ここでは、その典型的な2つのノイズ現象についてご紹介します。
発光側-受光側間電位差変動によるノイズ
フォトカプラの発光側-受光側間は、光によって信号が伝達されますが、次の図の「CI-O」のように、わずかですが静電容量による結合も存在します。
そこで、上図のように、発光側-受光側間にステップ電圧信号「Vin」を印加すると、次の写真のように、受光側に信号が出力されることがあります。
当然ですが、フォトカプラでは、光によらないこのような信号伝達は「ノイズ」です。
配線を極力短くし、カプラの端子直近で電源-グラウンド間にバイパスコンデンサを付けるなどすればノイズを最小限にすることはできますが、このノイズを完全に回避するのは基本的に困難です。
一般的には、回路間の電位差の急激な変動を抑える工夫をするか、そうでなければ、次の図のように、出力信号を積分回路を通すことなどによって、回路の動作速度を遅くすることと引き替えに除去するしかありません。
ただし、品種によっては、次の図のように発光側と受光側との間に静電シールド(遮蔽)を設けたものもあります。
その場合、ノイズがトランジスタのベースでなくエミッタに誘導され、ノイズに対してトランジスタの電流増幅作用が働かなくなるので、その分ノイズが出にくくなります。
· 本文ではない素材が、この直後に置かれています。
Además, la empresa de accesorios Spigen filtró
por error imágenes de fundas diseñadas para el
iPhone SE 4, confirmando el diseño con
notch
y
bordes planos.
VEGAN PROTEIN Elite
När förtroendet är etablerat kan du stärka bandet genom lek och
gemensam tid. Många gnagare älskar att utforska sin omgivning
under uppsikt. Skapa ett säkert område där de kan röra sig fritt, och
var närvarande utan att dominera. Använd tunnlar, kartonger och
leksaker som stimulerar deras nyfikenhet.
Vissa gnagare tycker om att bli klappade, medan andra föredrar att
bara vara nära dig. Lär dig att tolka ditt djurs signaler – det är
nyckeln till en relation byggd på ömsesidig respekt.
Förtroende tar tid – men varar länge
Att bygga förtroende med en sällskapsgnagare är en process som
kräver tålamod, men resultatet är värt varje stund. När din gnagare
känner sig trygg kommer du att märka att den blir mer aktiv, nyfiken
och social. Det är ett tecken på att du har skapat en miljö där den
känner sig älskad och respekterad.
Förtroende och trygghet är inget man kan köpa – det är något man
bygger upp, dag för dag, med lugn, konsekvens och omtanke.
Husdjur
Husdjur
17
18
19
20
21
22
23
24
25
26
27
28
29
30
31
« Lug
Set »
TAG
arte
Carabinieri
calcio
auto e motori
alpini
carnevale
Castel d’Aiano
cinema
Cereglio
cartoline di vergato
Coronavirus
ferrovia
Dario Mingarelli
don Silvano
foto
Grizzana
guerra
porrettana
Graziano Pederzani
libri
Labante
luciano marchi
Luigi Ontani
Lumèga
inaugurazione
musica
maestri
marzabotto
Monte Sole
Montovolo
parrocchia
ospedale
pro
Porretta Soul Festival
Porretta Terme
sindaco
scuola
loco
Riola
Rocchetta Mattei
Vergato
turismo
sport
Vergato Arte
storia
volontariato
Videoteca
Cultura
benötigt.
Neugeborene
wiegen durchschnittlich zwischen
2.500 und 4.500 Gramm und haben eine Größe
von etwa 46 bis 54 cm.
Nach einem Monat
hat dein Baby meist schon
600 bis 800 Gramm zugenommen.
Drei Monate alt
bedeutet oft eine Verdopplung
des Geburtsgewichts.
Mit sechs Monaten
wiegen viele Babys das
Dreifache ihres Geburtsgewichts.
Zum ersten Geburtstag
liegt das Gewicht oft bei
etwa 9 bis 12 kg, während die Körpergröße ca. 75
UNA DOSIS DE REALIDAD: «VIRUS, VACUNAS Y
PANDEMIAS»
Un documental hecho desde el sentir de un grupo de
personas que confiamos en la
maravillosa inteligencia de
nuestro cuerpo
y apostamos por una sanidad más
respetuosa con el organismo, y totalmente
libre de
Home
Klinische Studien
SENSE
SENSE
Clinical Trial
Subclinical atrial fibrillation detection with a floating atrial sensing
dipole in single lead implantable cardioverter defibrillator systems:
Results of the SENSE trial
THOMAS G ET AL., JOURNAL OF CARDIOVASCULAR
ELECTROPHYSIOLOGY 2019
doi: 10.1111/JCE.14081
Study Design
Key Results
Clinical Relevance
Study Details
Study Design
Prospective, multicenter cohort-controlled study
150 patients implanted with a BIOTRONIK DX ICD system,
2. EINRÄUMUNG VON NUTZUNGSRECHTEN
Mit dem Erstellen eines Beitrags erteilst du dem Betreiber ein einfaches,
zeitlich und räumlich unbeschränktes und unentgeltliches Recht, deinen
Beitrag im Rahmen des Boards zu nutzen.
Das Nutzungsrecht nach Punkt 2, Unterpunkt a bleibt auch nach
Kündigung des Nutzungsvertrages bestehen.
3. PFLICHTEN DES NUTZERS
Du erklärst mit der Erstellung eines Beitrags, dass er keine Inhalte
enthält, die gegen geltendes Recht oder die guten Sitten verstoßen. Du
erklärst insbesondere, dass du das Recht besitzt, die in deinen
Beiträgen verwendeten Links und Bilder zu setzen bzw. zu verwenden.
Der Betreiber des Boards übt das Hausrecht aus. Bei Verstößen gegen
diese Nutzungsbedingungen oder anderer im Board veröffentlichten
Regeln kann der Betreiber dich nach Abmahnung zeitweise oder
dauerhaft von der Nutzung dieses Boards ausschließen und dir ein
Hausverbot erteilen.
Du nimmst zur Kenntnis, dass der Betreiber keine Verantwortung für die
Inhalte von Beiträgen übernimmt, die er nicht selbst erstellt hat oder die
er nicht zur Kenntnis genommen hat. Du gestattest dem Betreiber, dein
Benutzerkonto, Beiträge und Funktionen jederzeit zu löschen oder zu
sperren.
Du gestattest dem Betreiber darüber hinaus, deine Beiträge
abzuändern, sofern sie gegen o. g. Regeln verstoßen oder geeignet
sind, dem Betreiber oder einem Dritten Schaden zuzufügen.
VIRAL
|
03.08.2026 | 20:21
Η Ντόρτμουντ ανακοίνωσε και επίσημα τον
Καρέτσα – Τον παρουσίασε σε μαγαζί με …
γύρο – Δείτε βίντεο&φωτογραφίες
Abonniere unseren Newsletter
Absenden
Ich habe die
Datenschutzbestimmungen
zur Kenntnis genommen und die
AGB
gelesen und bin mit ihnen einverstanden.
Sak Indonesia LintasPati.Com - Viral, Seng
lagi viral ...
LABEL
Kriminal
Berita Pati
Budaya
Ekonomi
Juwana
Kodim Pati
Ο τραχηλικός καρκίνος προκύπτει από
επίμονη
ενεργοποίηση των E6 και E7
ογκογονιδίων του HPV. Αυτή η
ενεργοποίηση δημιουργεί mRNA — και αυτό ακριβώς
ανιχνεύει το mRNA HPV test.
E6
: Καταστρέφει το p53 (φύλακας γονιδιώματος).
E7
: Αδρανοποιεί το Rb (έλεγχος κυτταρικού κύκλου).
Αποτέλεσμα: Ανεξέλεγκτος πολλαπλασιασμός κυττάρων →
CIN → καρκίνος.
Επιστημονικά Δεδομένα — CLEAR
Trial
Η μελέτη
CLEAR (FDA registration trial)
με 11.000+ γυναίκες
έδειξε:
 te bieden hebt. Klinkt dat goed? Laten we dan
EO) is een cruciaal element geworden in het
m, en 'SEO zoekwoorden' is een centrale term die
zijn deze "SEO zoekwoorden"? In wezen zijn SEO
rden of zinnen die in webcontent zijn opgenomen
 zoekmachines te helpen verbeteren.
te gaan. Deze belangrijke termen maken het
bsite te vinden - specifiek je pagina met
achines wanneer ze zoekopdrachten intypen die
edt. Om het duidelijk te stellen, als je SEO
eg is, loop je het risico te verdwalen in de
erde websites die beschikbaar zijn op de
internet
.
このような品種では、このノイズの出にくさを「瞬時同相除去電圧」という名で規格化しています。
受光側電源の立ち上がりによるノイズ
受光に使われるフォトトランジスタ自身も、そのコレクタ-ベース間に、次の図の「CCB」のような接合容量を持ちます。
そのため、コレクタに急峻な立ち上がりの電源電圧が加えられると、上図のように、その容量CCBの充電電流が一瞬ベースに流れ、それによってコレクタ電流も流れて、次の写真のように出力される場合があります。
一般的に、この例ほど急峻に立ち上がる電源はまれですが、それでも高耐圧フォトカプラを高い電源電圧で使う場合などには十分な評価が必要です。
基本的には、電源の立ち上がりを緩やかにし、電圧が安定するまでの時間帯は、出力信号を使わないように工夫した方が良いでしょう。